When is E at the start of the word pronounced as /iː/ ? (as in 'Ego') [closed]
Words beginning with e
usually be pronounced as /e/ or /ɪ /, for example:
- egg /eg/
- effort /'efət/
- explicit /ɪ k'splɪ sɪ t/
Very rarely, words are pronounced with /iː/, for example:
- epoch /'i:pɔk/
- ego /'i:ɡəu/
My question is in which situation, the word begin with e
will be pronounced as /iː/?
There's no simple way to predict this. The letter E is one of the most problematic letters in the English spelling system. In fact, a fairly large number of words spelled with E can be pronounced with either /iː/ or /ɛ/, showing that even native speakers don't follow any single pattern for pronouncing words spelled with this letter. The word epoch is one such word: it in fact has the pronunciations /ˈɛpɒk/ and /ˈɛpək/ in addition to /ˈiːpɒk/.
There is also variation between /iː/ and /ɛ/ in words like economic and evolution (the pronunciation of evolution with /iː/ is more common in British English than in American English).

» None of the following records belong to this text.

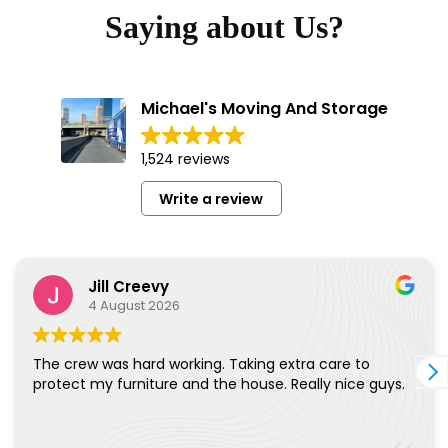
Saying about Us?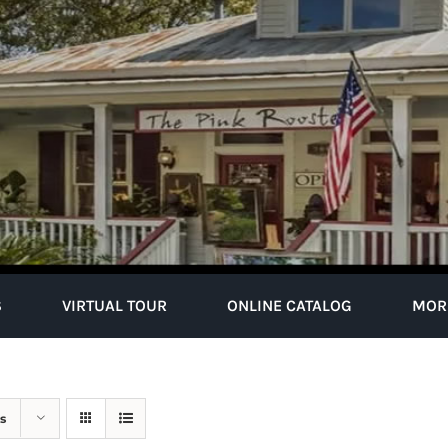
S
VIRTUAL TOUR
ONLINE CATALOG
MOR
s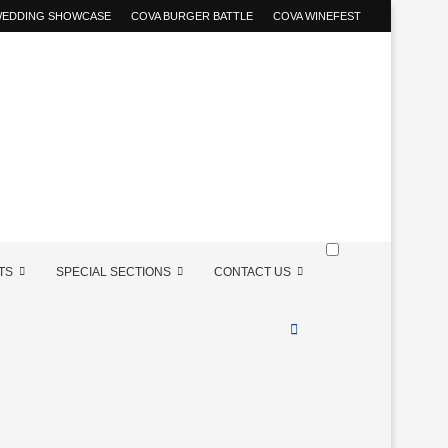
 WEDDING SHOWCASE
COVA BURGER BATTLE
COVA WINEFEST
TS
SPECIAL SECTIONS
CONTACT US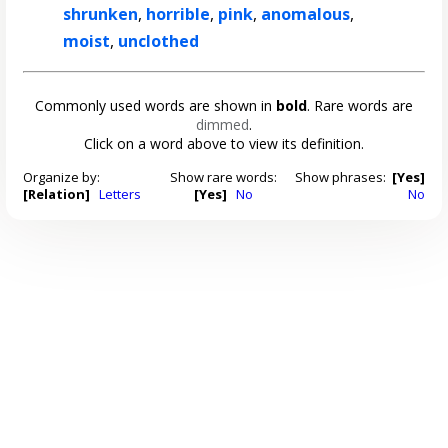
shrunken
,
horrible
,
pink
,
anomalous
,
moist
,
unclothed
Commonly used words are shown in
bold
. Rare words are
dimmed
.
Click on a word above to view its definition.
Organize by:
Show rare words:
Show phrases:
[Yes]
[Relation]
Letters
[Yes]
No
No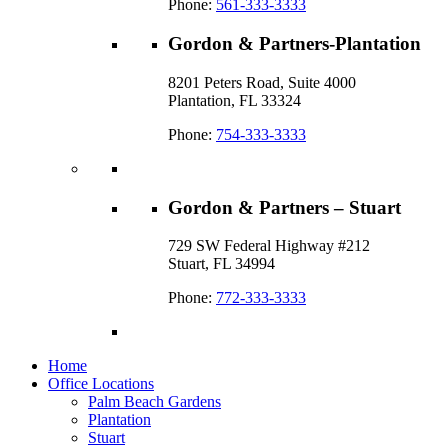
Phone:
561-333-3333
Gordon & Partners-Plantation
8201 Peters Road, Suite 4000
Plantation, FL 33324
Phone:
754-333-3333
Gordon & Partners – Stuart
729 SW Federal Highway #212
Stuart, FL 34994
Phone:
772-333-3333
Home
Office Locations
Palm Beach Gardens
Plantation
Stuart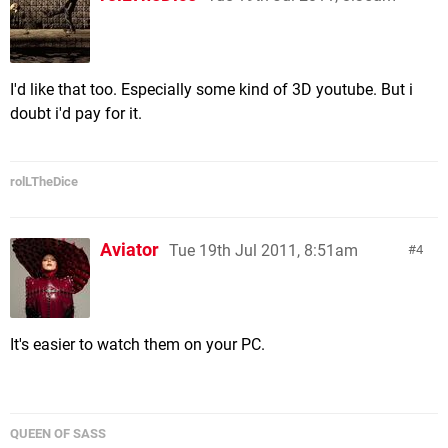
I'd like that too. Especially some kind of 3D youtube. But i
doubt i'd pay for it.
rolLTheDice
Aviator
Tue 19th Jul 2011, 8:51am
4
It's easier to watch them on your PC.
QUEEN OF SASS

You can sort of explain some of these things, but not in any way that's really useful for predicting the pronunciation of unfamiliar words. For example, ego is the Latin word for "I", and the use of /iː/ in the first syllable is consistent with a traditional rule for English pronunciation saying that a vowel letter in a Latin word is pronounced "long" (like the letter-name) in a stressed open penultimate syllable (a second-to-last syllable that ends in a vowel—following Latin syllabification rules).
In violation of that rule, the first syllable of the word era (from Latin aera) is often pronounced with a "short E" sound in American English (or the corresponding R-colored vowel, anyway: many American English accents merge some or all of the "short E", "short A" and "long A" sounds before an R sound).
Of course, the pronunciation /iː/ is quite common for words that start with E when the vowel is part of a digraph EA or EE, as in each or eel, but I assume you aren't asking about words spelled with digraphs like this.